The brief was to create a landscape ad of a trainer/running shoe using just 3 colours. I've decided to use the idea of shoe tossing or "shoefiti", a practice of throwing shoes whose shoelaces have been tied together so that they hang from overhead wires. The practice is common in the skateboarding culture and the dangling old sneakers can always be seen near skate parks. I find this phenomenon fascinating and in a way a beautiful part of urban life, so I thought it would fit Vans brand perfectly.
The composition I've used tells the viewer a story instead of being just a static pack shot of a shoe. Also using the sneakers only as a small detail in the overall picture makes it an eye-catching advert; by being slightly obscure it invites the viewer to stop and explore the image.
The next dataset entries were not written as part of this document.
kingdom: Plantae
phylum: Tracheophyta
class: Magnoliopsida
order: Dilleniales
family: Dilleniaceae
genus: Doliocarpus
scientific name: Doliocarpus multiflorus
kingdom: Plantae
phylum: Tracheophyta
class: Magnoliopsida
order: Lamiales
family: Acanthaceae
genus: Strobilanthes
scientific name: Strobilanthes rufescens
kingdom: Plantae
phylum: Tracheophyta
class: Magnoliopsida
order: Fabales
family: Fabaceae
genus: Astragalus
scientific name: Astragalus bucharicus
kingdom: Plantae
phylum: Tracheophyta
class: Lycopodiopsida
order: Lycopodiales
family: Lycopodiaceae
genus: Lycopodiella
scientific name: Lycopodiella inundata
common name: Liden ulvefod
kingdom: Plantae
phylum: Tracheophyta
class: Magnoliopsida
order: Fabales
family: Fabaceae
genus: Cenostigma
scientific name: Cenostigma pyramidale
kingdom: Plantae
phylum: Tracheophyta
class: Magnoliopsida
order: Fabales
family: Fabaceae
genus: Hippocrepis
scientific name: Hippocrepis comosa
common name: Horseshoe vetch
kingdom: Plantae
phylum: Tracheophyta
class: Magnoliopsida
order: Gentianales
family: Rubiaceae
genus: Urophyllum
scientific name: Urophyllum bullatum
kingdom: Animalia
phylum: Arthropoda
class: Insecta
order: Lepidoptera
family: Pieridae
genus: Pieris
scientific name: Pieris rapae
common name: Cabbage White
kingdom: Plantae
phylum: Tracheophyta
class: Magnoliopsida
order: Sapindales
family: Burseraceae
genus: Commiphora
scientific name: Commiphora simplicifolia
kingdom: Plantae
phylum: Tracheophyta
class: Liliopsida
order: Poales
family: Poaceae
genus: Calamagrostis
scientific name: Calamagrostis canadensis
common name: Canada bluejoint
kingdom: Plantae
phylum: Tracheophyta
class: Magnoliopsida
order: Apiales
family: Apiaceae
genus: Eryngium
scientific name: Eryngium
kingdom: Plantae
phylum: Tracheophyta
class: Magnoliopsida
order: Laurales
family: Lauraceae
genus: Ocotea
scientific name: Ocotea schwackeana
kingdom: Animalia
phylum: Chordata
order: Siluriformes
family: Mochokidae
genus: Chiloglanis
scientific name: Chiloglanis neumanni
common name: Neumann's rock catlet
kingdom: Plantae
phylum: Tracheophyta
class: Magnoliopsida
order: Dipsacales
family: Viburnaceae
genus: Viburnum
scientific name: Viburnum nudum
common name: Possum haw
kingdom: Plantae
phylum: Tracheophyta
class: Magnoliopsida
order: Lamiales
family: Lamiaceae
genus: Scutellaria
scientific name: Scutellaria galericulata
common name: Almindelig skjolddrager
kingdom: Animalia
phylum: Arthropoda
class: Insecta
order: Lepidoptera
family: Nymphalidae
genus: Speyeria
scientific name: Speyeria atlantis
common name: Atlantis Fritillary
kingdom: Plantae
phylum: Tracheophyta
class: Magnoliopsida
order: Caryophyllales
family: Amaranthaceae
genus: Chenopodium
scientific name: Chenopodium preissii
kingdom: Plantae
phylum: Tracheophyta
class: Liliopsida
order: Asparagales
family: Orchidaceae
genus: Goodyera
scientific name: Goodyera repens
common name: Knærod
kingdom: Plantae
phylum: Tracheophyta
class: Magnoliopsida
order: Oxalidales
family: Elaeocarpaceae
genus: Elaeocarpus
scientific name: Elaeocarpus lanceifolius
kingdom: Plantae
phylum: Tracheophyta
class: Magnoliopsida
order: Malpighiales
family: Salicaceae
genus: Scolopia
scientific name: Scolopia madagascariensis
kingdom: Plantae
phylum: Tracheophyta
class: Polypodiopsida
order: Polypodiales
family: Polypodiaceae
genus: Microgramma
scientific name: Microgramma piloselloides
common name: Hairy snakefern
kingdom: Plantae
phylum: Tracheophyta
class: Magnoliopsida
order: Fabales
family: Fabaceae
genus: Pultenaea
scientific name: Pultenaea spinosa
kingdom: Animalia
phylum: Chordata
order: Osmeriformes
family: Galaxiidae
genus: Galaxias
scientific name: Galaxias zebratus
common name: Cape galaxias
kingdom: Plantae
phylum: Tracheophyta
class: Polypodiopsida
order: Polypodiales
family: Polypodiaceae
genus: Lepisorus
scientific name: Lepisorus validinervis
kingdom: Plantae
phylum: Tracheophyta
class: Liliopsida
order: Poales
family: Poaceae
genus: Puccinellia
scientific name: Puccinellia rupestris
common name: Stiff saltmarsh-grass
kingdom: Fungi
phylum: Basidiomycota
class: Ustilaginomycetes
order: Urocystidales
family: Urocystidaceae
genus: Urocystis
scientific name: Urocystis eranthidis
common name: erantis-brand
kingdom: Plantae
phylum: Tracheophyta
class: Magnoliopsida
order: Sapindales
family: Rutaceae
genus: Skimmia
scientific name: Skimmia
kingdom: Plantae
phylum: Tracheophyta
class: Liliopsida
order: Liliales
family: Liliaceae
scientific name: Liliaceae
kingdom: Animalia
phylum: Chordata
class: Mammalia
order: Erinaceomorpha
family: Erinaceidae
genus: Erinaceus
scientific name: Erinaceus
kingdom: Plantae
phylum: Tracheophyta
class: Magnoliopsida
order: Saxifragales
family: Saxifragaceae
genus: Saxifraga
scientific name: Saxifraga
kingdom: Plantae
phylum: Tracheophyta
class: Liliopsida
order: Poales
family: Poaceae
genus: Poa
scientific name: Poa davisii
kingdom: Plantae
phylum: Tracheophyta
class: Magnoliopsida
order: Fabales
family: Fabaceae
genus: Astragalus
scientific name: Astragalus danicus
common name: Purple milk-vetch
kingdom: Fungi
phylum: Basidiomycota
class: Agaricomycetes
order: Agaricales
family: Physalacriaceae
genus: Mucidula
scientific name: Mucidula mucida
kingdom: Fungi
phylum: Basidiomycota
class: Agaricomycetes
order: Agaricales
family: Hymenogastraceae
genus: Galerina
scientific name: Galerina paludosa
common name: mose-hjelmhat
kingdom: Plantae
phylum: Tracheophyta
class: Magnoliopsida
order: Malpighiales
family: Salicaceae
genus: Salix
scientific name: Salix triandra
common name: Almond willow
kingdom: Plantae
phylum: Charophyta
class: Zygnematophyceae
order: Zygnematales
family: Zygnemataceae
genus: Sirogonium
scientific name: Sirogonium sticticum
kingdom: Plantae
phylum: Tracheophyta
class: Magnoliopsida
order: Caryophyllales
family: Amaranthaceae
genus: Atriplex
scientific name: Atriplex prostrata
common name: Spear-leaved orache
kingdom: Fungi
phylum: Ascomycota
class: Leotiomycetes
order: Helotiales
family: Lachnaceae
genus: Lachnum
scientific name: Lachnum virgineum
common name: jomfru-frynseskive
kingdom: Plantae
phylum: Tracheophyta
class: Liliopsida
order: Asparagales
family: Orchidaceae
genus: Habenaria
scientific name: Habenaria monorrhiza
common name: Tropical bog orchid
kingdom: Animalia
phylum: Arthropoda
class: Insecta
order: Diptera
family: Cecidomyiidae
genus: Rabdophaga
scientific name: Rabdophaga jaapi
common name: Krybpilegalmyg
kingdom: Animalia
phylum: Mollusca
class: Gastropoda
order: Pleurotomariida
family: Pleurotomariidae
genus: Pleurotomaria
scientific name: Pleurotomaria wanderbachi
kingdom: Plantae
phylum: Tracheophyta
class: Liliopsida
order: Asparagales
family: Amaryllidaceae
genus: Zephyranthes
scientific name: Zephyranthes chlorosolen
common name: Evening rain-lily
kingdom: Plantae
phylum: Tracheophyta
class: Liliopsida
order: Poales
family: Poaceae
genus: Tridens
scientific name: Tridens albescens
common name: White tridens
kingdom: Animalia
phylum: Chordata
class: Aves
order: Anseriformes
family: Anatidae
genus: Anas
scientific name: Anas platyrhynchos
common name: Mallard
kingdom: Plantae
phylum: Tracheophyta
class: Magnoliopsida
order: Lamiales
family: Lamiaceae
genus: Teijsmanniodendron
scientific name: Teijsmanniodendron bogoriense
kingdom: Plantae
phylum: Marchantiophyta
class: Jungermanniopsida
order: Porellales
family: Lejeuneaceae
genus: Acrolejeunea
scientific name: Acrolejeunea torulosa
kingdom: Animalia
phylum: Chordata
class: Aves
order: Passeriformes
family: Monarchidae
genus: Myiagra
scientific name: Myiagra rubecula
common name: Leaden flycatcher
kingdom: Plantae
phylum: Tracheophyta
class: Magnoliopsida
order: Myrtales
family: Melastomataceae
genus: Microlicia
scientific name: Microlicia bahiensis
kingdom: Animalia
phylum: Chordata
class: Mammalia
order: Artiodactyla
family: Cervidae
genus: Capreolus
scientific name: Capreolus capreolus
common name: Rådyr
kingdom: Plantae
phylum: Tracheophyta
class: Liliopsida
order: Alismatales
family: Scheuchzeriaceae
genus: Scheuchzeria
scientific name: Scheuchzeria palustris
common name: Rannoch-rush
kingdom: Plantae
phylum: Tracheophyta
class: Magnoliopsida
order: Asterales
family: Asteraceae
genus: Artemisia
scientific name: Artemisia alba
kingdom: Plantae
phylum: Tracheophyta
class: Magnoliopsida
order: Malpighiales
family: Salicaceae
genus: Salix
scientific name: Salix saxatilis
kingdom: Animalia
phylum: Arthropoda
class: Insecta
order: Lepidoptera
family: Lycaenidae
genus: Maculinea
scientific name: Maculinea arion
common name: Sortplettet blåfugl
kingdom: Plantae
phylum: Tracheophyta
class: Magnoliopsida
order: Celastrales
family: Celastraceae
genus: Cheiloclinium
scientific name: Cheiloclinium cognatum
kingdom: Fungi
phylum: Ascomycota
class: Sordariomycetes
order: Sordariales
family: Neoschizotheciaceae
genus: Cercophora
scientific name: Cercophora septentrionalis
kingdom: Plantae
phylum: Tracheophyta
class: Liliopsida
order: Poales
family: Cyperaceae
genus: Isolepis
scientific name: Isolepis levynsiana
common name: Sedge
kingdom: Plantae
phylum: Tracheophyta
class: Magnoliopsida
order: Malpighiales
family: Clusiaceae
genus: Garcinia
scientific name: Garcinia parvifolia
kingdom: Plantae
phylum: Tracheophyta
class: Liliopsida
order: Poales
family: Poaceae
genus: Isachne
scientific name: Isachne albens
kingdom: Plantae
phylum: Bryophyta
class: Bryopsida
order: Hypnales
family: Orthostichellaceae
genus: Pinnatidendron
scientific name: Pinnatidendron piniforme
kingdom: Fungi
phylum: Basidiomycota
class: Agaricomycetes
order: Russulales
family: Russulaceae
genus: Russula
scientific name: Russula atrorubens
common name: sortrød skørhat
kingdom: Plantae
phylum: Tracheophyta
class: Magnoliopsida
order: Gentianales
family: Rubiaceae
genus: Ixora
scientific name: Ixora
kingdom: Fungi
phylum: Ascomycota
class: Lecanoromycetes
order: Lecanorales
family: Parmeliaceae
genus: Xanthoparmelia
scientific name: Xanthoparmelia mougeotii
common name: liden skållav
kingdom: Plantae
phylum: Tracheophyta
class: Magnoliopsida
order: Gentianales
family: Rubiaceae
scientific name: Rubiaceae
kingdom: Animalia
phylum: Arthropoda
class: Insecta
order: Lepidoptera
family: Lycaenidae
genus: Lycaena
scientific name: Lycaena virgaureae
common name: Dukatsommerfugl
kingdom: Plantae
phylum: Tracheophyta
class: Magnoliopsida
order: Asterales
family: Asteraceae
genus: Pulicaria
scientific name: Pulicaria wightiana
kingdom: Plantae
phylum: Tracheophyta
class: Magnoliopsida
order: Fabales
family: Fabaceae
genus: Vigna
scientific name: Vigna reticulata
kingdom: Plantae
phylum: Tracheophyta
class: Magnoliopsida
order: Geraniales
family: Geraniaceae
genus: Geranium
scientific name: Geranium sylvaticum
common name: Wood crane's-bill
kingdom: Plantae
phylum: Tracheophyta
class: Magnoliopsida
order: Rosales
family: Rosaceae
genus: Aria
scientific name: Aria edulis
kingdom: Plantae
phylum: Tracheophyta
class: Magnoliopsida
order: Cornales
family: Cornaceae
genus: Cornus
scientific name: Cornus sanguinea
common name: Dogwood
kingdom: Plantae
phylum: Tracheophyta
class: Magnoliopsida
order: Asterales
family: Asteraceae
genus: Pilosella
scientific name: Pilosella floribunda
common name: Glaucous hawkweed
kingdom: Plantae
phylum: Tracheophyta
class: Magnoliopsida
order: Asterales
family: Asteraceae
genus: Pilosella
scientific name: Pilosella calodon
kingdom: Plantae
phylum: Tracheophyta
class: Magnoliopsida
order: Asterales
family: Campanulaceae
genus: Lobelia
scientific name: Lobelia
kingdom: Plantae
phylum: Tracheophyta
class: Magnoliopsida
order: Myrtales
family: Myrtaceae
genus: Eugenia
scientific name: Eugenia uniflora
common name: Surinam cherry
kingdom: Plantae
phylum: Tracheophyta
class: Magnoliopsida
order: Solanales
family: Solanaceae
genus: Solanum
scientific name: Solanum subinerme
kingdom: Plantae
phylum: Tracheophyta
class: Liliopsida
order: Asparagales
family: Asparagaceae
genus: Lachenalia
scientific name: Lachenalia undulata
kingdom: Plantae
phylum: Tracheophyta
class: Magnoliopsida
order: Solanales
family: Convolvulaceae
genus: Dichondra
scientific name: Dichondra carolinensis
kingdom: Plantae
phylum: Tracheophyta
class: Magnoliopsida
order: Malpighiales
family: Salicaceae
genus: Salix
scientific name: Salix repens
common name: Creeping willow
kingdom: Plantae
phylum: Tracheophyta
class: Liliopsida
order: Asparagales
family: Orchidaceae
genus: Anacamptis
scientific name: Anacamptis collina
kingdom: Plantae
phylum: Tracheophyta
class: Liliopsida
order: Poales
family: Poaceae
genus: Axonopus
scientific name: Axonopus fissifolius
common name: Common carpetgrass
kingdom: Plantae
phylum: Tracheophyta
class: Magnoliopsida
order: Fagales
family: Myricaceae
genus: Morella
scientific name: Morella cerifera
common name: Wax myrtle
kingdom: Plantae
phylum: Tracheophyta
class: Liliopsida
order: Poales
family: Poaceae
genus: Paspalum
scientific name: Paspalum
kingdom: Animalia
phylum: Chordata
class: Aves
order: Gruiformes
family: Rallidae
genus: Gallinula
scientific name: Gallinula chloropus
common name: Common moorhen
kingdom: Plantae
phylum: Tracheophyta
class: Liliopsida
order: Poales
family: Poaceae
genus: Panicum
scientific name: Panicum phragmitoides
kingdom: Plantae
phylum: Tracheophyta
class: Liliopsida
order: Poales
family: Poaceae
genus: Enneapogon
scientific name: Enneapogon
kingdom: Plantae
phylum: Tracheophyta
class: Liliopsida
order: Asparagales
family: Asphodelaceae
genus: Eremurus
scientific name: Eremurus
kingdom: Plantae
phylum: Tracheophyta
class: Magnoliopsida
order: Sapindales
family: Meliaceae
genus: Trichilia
After posting few images from this project on LinkedIn one comment raised the question whether shoe tossing is related to gang turfs and drug deals.. so apparently there is also this connotation in the US, but after a bit of a research it seems to be an urban myth which is largely unconfirmed.
Shoe tossing occurs in many cultures and dates way back. "In some cultures, shoes are flung as part of a rite of passage, like to commemorate the end of a school year or a forthcoming marriage." (Wiki)
I've always associated the practice with skateboarding culture or an act similar to "tagging".
There are in fact dozens of theories out there, so I probably agree the most with this conclusion: "It seems that they’re usually flung aloft for a multitude of reasons – or perhaps no reason at all – and trying to extract any kind of cultural significance from the custom is a waste of time." (urban75.org)
I'm also guilty of "marking the territory" this way in my teens and it wasn't drug/gang related.. I've done it because I found it rather amusing.